British athlete Liz McColgan-Nuttall is another who was denied and never promoted, in her case into the gold medal winning position. Liz has said she doesn’t think there should be any redistribution of medals off the back of drug cheats being caught out years later. Her view is even when beaten by a drug cheat, in her case the Russian Olga Bondarenko, she never crossed the line first, so no re-ordering of medals is going to change that. As disappointed as she felt being beaten to gold at the 1988 Seoul Olympics, Liz says she is now proud of what she did on that day. She raced clean and couldn’t have run any faster than she did.
While I accept Liz’s point, in my novel No Wind I decided that for John Kelly, I’d go the other way. I think Kelly would have demanded justice, and ultimately so do I.

The 1972 Munich Olympic Bronze Medal. Something tangible and definitely worth having.
I think Bruce Biddle should have received a bronze medal for his Munich ride, even if it took ten years for him to get it.

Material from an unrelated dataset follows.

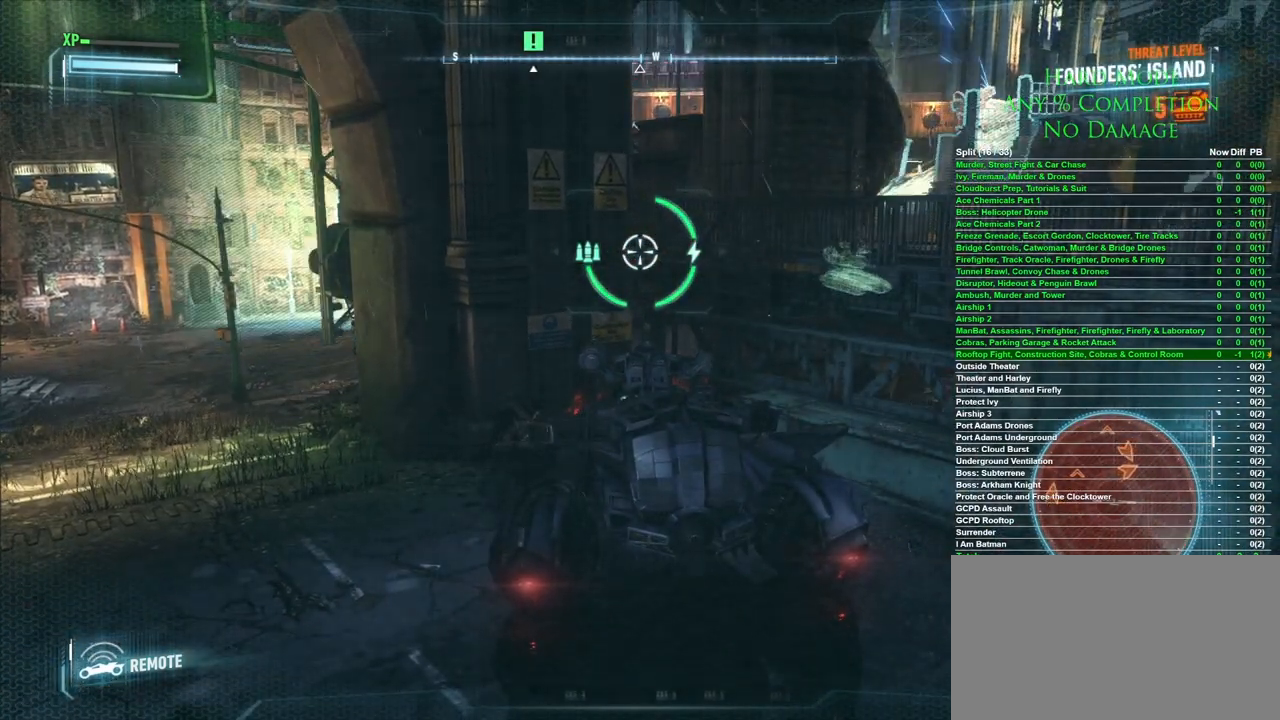
{"keys": ["a"], "mouse": [], "events": [[417, "a", "down"]]}
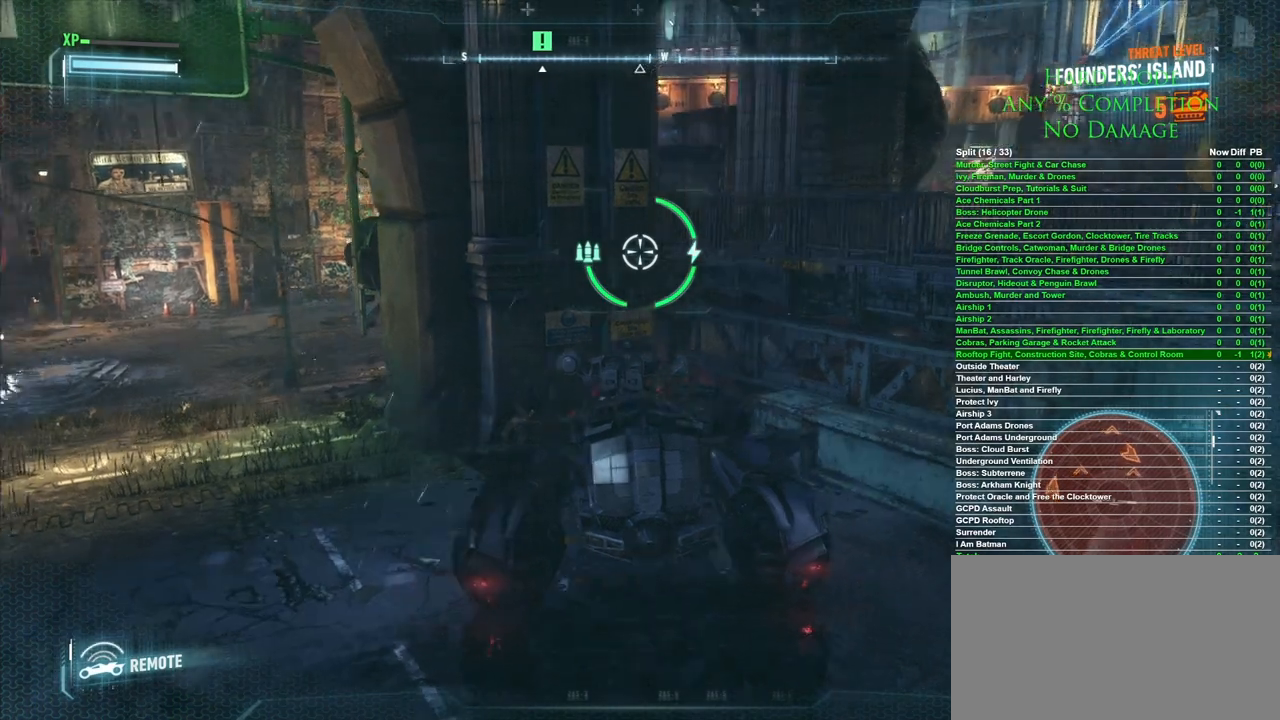
{"keys": ["a", "w"], "mouse": [], "events": [[433, "w", "down"]]}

For me there are plenty of people walking around with Olympic medals who weren’t caught on the day, such as Olga Bondarenko and Wang Junxia, to name two; and as recent events have proven for many cheating athletes, their past has, or will catch up with them now there are new techniques that can be applied to old samples.
Biddell’s medal should have been something tangible to be passed down through his family, or placed in a sporting museum. That his medal hasn’t been re-issued and sits at the IOC HQ in Switzerland leaves us with an Olympic anomaly that will only become more distorted over time before being forgotten as time passes. It’s been 44 years.
There’s no fair play or justice in that.